ACTIVITY ->
For the entries below, return the line holding "Two objects, orange" together with all lines after it, unchanged, and leave every picture out.

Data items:
#####

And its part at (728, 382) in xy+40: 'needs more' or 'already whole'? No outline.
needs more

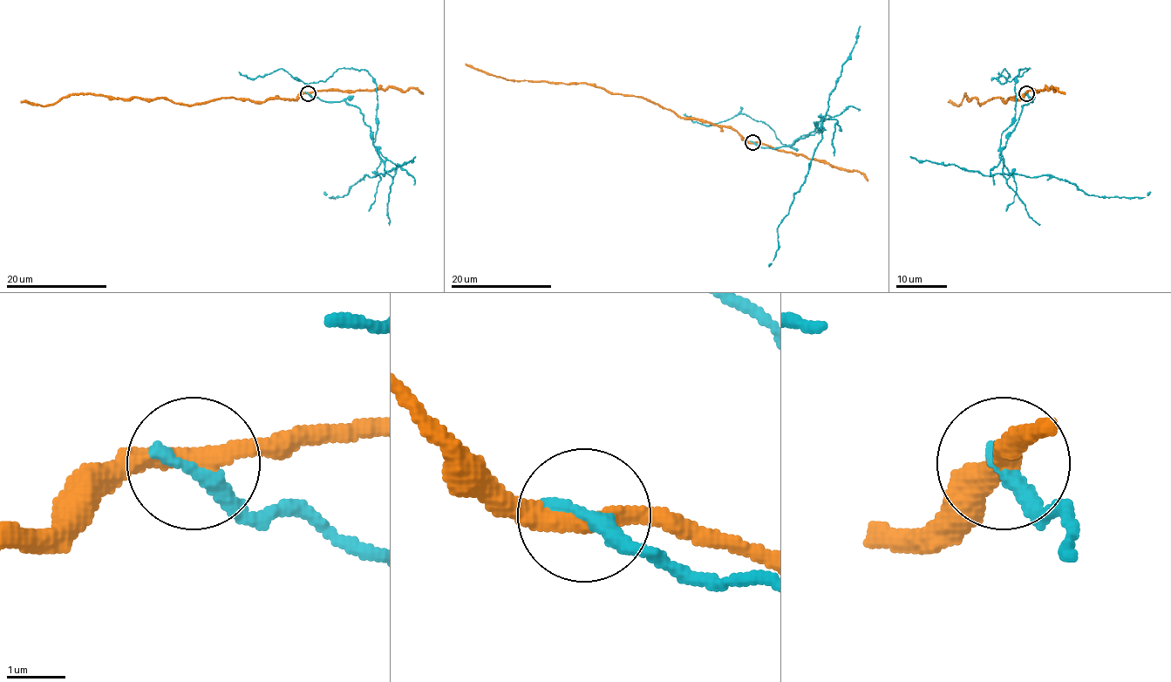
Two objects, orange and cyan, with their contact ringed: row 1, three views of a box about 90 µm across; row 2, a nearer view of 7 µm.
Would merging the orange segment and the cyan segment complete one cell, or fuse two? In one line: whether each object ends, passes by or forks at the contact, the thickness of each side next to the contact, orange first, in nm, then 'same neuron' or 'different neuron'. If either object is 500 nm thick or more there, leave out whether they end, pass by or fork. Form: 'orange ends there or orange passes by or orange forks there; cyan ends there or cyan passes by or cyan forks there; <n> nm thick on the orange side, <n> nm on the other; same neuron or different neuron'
orange passes by; cyan ends there; 320 nm thick on the orange side, 320 nm on the other; different neuron

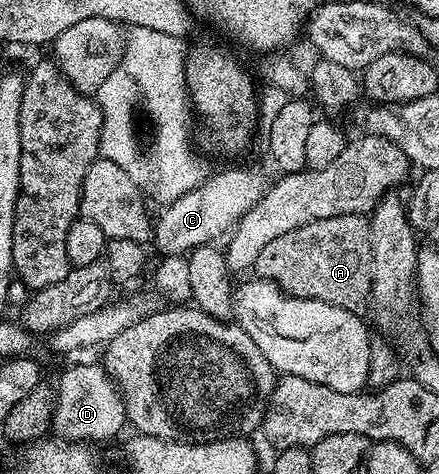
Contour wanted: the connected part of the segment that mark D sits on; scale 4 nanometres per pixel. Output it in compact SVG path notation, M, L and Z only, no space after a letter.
M104 365L69 366L62 372L61 379L55 382L51 425L52 433L58 439L86 444L109 442L126 426L125 401Z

#####

SOLUTION ->
Two objects, orange and cyan, with their contact ringed: row 1, three views of a box about 90 µm across; row 2, a nearer view of 7 µm.
Would merging the orange segment and the cyan segment complete one cell, or fuse two? In one line: whether each object ends, passes by or forks at the contact, the thickness of each side next to the contact, orange first, in nm, then 'same neuron' or 'different neuron'. If either object is 500 nm thick or more there, leave out whether they end, pass by or fork. Form: 'orange ends there or orange passes by or orange forks there; cyan ends there or cyan passes by or cyan forks there; <n> nm thick on the orange side, <n> nm on the other; same neuron or different neuron'
orange passes by; cyan ends there; 320 nm thick on the orange side, 320 nm on the other; different neuron

Contour wanted: the connected part of the segment that mark D sits on; scale 4 nanometres per pixel. Output it in compact SVG path notation, M, L and Z only, no space after a letter.
M104 365L69 366L62 372L61 379L55 382L51 425L52 433L58 439L86 444L109 442L126 426L125 401Z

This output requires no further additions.